Conversation with Paul Christiano

Posted: 2017-02-28 , Modified: 2017-02-28

Tags: ai safety, machine learning

See alignment and Concrete

  1. Overseeing RL systems
    • What to do when verification is hard, ex. plagiarism?
      • Ex. Have an adversarial system which gives you information that would help you discriminate. How do you make sure the optimization is on the same footing?
      • Concrete problem: GAN where discriminator recognizes and penalizes perfect memorization.
        • Step 1. Give discriminator access to images. Ex. train the discriminator with an attention model over the images.
        • Step 2. Give discriminator access to generator’s insides.
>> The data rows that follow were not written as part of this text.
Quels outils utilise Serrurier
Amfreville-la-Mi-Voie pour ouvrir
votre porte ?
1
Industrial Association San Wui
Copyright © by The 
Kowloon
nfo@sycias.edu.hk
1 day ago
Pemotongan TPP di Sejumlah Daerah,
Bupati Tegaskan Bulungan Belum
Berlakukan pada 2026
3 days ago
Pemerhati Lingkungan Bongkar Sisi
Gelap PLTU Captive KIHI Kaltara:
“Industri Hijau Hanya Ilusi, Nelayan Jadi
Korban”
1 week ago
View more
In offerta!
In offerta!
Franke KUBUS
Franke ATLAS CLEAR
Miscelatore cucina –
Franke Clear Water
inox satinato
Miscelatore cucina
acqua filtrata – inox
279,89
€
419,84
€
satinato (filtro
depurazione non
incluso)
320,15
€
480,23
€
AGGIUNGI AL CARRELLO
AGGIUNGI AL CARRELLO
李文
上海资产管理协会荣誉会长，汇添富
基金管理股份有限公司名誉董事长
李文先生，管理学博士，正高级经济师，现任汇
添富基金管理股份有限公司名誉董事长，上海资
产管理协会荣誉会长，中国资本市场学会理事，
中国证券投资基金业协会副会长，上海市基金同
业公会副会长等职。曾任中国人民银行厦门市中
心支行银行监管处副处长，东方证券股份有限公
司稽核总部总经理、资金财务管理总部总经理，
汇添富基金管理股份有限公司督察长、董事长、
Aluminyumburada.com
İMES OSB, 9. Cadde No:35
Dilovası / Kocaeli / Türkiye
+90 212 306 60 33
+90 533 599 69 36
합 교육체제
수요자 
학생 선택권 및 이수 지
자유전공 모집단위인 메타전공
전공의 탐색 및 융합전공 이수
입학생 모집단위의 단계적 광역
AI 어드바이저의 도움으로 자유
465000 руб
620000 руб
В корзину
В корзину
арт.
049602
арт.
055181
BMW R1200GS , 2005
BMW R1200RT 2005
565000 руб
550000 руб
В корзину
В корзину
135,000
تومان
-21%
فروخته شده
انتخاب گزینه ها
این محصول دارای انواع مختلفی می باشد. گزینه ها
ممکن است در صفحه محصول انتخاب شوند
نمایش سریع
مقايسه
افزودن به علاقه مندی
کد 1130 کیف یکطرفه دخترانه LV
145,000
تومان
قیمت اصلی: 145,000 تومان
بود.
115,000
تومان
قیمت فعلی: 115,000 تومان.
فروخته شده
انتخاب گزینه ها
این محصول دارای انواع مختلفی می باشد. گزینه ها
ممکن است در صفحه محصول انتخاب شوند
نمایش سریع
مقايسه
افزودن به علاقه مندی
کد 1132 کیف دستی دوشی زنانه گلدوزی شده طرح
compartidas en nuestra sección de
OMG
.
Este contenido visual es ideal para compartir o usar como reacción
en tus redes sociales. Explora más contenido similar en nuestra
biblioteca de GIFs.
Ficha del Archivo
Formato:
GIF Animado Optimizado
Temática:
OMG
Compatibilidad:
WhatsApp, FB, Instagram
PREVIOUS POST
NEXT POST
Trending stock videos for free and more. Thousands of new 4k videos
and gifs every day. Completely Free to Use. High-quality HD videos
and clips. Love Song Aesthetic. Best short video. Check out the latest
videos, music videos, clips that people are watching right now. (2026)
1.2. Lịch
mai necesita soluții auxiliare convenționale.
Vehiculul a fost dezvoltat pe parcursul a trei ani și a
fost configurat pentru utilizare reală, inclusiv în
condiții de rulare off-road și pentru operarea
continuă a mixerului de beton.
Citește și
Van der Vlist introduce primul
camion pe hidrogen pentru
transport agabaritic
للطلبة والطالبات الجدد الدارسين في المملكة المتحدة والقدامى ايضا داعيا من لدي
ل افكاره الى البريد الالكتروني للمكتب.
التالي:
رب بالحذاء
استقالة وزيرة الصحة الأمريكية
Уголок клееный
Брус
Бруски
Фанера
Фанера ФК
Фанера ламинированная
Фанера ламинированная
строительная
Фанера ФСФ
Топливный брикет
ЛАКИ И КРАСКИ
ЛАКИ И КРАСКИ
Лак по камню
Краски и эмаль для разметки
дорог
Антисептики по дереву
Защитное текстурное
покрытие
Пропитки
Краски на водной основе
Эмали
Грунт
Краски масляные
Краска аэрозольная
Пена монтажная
If the generator has a pointer to the image, the generator discovers that.
    • Suppose an AI comes up with a plan to execute in the real world. You lack physical control. How do you make sure the AI doesn’t trick you?
  2. Semi-supervised learning
    • Find algorithms that work in this setting.
    • What is the sample complexity? Info-theoretic vs. for efficient algorithms?
    • Learning human values
  3. Learning by imitation
    • Inverse reinforcement learning
    • ELBA:
      • How can level \(n\)-agents meditate a dispute among \(n+1\)-level agents, possibly given more time? (\(n+1\)-level agents have to “make their case”)
      • Even if \(n+1\)-level agents are opaque. (ML method. The logic method is to bake safety into it.)
      • Presupposes diversity